Source extract:
>>>

Artis-Ann , Features Writer
‘You Need All The Luck You Can Get’: A North Sea Tale By Chris Speck
I well remember my hometown of Sunderland, the long rows of terraced cottages where the miners and the shipyard workers lived. Although some might have viewed it as nosiness, a sense of community in the streets prevailed as families looked out for each other, the potential for tragedy ever present. Yet, there never was a truer statement than ‘you don’t know what goes on behind closed doors’. Appearances were everything.
The opening of Chris Speck’s new novel takes me back to an earlier time. Set in the docklands around Hull, with its streets of polished steps and often shadowy back alleys, there is a grim reality apparent on the page as we cringe with a teenage Danny Green, cowering beneath his father’s fists - which are meant to teach him right from wrong.
I have long believed, too, that the job of a trawlerman is one of the hardest, reliant as it is on the whim and caprice of the sea, as the boat rolls on the waves, danger omnipresent and with no guarantee of reward. It’s a tough life and Chris Speck describes it in authentic terms, creating a necessary brotherhood among the crew. Coming from East Hull, Speck has used his local connections to create a believable drama.
Set on a fishing trawler in the North Sea in 1975, at the height of the Cod Wars and with the Russian threat lurking, the two main characters steer the reader through the novel’s twists and turns. The skipper of the Cuckoo, Richard Bird, becomes something of a father figure to Danny, the young ‘deckie learner’ who knows nothing about trawlers but needs to get away from home. As things are explained to Danny, so the reader is afforded a window on this dangerous new world of experience.
Threatened with yet another beating (‘for his own sake’), Danny walks out of the house, one Sunday morning, and goes down to the docks, trying to put off what he knows is inevitable. Almost without a thought, he finds himself on board The Cuckoo, as the latest deckhand, under the auspices of the ‘best skipper’ on the high seas, Richard ‘Dickie’ Bird, who desperately needs a good catch this voyage, and is shorthanded.
The trouble begins when a serious lack of fuel makes the trawler too light on the water. Someone’s mistake! They need to take on diesel and fast, despite the fact it will be a costly delay.The tension is palpable as they steer the flimsy boat into the mouth of the Tees, without a Pilot, struggling to keep her upright in the turbulent waters. And that is just the start.
While I won’t cross someone on the stairs or walk under a ladder, the list of superstitions on board the trawler is seemingly endless, and it’s for good reason that Danny is relieved that they don’t know his surname as he quickly learns the life of a trawlerman: you sleep in turns, eat fish for every meal, mend nets, gut and pack fish for hours with swollen, frozen hands and survive the swell and what it does to your stomach. Battling the elements, the naïve and inexperienced Danny is for a moment ‘man overboard’ but the sea knows its own mind and throws him back again. His luck is in – this time.
There’s an ill wind on this trip – they can all feel it - and they know it only takes ‘one flick of the sea dragon’s tail’ for disaster to strike. In this case, however, another hand is at work. Just when they think they have sailed into calmer waters, satisfied with a full haul of fish, chapter thirteen - unlucky for some - alters their course once more. Whoever said, ‘Apart from the dead bosun, this has been a good trip,’ needs to think again.

<<<

Material supplied:
>>>

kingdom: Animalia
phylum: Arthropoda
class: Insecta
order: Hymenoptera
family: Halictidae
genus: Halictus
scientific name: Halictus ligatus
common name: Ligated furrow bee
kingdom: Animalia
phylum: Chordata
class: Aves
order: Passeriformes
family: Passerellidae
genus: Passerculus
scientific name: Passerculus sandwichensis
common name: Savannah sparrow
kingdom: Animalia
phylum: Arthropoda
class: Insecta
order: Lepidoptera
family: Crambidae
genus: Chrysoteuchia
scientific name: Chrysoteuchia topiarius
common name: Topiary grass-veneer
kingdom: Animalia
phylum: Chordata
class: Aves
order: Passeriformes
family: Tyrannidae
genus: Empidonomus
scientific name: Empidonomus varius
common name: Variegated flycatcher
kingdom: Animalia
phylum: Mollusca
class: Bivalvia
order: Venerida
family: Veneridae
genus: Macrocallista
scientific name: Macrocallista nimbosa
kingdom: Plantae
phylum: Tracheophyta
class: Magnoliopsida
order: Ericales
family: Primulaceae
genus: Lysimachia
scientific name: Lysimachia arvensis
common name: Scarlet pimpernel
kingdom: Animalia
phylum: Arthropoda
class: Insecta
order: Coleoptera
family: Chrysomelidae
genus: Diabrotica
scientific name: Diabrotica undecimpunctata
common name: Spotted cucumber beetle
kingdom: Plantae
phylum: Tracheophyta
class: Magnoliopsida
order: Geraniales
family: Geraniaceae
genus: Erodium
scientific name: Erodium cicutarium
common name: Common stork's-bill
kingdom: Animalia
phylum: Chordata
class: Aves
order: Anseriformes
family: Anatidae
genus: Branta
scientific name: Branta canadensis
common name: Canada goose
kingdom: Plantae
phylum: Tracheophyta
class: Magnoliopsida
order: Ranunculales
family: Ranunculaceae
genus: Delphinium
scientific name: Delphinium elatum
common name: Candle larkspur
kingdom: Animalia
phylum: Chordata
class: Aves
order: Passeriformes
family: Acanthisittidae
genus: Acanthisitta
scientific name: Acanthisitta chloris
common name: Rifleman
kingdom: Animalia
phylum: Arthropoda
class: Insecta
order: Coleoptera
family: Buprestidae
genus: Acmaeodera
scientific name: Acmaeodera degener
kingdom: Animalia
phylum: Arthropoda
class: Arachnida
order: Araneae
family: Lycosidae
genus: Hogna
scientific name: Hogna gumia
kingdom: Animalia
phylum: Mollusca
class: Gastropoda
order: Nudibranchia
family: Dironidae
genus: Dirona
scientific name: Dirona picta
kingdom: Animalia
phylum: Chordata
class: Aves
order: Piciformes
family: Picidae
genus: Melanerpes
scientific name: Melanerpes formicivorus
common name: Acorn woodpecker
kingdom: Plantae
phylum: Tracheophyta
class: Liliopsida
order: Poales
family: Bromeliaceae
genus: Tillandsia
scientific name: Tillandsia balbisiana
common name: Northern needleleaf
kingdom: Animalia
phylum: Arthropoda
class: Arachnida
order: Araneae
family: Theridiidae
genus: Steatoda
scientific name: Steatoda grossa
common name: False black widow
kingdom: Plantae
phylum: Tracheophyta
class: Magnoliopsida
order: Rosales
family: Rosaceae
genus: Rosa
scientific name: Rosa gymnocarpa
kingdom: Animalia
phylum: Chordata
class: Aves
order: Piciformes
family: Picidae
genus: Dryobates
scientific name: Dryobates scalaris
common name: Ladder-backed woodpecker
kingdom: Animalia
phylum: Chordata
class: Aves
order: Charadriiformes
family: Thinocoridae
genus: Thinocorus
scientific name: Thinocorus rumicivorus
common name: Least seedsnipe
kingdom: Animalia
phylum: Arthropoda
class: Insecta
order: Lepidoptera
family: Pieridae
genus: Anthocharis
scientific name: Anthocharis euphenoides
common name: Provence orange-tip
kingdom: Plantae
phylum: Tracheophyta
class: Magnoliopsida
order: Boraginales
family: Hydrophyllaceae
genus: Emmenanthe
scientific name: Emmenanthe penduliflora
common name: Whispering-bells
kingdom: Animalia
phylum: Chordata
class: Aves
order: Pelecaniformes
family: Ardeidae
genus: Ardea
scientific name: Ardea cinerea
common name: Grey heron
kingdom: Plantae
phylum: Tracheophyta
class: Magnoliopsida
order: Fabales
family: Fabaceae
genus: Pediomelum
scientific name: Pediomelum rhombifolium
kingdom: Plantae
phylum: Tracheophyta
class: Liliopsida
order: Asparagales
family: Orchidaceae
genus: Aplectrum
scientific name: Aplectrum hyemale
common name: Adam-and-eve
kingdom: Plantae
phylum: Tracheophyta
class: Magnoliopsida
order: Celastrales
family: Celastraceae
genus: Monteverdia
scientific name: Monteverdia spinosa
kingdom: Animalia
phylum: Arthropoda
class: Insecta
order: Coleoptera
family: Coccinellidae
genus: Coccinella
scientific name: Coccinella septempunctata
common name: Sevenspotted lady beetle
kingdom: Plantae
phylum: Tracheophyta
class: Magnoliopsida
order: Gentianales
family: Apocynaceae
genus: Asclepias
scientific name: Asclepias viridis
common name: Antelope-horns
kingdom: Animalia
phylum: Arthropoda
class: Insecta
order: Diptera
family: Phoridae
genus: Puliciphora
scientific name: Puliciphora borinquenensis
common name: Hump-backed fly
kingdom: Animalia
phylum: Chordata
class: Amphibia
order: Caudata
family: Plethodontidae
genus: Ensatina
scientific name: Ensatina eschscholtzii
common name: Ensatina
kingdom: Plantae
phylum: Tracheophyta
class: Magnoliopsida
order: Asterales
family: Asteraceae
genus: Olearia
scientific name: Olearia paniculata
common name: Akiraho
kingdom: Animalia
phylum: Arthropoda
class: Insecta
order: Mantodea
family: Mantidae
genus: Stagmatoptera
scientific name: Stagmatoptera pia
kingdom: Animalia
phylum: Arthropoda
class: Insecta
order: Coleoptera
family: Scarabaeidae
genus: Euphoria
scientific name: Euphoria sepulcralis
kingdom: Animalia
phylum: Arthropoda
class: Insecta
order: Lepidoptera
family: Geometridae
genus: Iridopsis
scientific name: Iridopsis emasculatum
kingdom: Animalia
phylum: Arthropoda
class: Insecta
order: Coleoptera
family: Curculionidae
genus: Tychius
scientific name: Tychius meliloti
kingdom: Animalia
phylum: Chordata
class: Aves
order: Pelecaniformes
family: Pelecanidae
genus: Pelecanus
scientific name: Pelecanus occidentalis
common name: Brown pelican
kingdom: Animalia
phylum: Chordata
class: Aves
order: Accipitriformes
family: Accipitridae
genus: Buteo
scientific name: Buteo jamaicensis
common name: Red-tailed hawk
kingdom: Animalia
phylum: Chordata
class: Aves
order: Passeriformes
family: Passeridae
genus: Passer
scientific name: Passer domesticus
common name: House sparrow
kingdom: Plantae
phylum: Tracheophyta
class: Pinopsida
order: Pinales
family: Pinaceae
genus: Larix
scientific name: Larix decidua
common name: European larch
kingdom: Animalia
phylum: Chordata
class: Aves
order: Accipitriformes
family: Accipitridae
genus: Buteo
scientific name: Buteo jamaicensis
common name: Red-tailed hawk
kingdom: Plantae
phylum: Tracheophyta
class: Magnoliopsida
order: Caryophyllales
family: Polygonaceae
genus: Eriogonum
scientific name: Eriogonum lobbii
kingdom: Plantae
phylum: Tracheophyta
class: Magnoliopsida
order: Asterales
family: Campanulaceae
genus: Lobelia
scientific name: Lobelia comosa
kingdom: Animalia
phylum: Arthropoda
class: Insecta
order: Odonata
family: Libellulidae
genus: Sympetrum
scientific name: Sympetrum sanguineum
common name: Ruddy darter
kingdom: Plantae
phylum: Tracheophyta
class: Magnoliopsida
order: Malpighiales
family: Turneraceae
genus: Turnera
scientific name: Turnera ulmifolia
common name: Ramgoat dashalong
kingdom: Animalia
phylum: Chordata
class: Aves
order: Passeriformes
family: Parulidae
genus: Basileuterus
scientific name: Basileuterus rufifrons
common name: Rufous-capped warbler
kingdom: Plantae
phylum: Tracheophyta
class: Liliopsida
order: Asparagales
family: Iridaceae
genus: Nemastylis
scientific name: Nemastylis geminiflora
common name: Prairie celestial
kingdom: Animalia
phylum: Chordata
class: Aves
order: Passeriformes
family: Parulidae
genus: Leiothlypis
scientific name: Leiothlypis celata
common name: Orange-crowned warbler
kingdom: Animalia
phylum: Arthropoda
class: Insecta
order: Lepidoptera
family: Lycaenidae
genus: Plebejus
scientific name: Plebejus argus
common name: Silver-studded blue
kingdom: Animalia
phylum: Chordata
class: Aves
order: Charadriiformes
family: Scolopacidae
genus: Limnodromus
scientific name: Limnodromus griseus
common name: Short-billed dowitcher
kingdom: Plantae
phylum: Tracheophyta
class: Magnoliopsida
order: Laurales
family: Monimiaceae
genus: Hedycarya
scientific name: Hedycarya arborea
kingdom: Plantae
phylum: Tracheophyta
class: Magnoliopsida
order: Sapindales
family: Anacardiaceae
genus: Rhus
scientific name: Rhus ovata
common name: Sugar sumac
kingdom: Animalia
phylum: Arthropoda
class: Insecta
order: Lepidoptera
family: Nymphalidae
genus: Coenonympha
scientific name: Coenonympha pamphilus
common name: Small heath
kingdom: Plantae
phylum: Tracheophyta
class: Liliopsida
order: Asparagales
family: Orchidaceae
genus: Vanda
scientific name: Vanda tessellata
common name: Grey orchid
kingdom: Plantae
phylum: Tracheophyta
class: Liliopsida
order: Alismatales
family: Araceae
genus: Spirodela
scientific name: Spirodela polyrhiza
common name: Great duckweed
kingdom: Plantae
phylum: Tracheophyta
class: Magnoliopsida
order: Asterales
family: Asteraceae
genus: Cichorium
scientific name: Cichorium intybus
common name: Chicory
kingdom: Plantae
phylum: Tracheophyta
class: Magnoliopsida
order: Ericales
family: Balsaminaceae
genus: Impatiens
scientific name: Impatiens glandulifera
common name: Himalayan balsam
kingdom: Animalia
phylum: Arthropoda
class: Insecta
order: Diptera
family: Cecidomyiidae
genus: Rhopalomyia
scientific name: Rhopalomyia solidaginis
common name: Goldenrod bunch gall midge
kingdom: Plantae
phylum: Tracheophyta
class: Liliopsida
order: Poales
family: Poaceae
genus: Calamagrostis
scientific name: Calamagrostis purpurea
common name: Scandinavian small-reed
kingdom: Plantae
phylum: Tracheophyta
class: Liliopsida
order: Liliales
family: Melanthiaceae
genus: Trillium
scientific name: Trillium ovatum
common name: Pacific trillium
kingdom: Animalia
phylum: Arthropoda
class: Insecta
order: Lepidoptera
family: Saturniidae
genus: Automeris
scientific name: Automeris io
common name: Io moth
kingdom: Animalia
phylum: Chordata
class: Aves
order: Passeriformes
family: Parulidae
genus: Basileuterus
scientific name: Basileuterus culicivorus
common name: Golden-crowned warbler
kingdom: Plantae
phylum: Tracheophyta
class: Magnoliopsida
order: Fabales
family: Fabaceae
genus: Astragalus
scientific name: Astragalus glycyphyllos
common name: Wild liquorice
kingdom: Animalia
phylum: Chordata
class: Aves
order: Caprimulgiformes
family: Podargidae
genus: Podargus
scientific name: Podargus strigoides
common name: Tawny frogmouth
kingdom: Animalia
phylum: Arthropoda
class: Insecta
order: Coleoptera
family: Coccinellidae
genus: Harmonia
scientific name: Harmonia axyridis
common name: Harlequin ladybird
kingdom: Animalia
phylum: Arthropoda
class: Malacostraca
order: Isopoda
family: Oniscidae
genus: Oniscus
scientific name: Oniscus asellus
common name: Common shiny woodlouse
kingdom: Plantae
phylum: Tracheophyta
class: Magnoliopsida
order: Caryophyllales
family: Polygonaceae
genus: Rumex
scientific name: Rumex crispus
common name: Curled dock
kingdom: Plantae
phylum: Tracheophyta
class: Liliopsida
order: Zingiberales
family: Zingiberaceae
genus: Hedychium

<<<

Problem set:
(1) For each statement below, say whether it agrees with the book review. Answer yes or no, and quote the deciding words from the review. (a) The novel is set on a fishing trawler in the North Sea in 1975. (b) The trawler enters the mouth of the Tees with a Pilot on board. (c) Danny is relieved that the crew do not know his surname.
(2) Print everything in the book review from "I have long" down to "a believable drama.".

Answers:
(1)
(a) Yes: "Set on a fishing trawler in the North Sea in 1975"
(b) No: "they steer the flimsy boat into the mouth of the Tees, without a Pilot"
(c) Yes: "Danny is relieved that they don’t know his surname"

(2)
I have long believed, too, that the job of a trawlerman is one of the hardest, reliant as it is on the whim and caprice of the sea, as the boat rolls on the waves, danger omnipresent and with no guarantee of reward. It’s a tough life and Chris Speck describes it in authentic terms, creating a necessary brotherhood among the crew. Coming from East Hull, Speck has used his local connections to create a believable drama.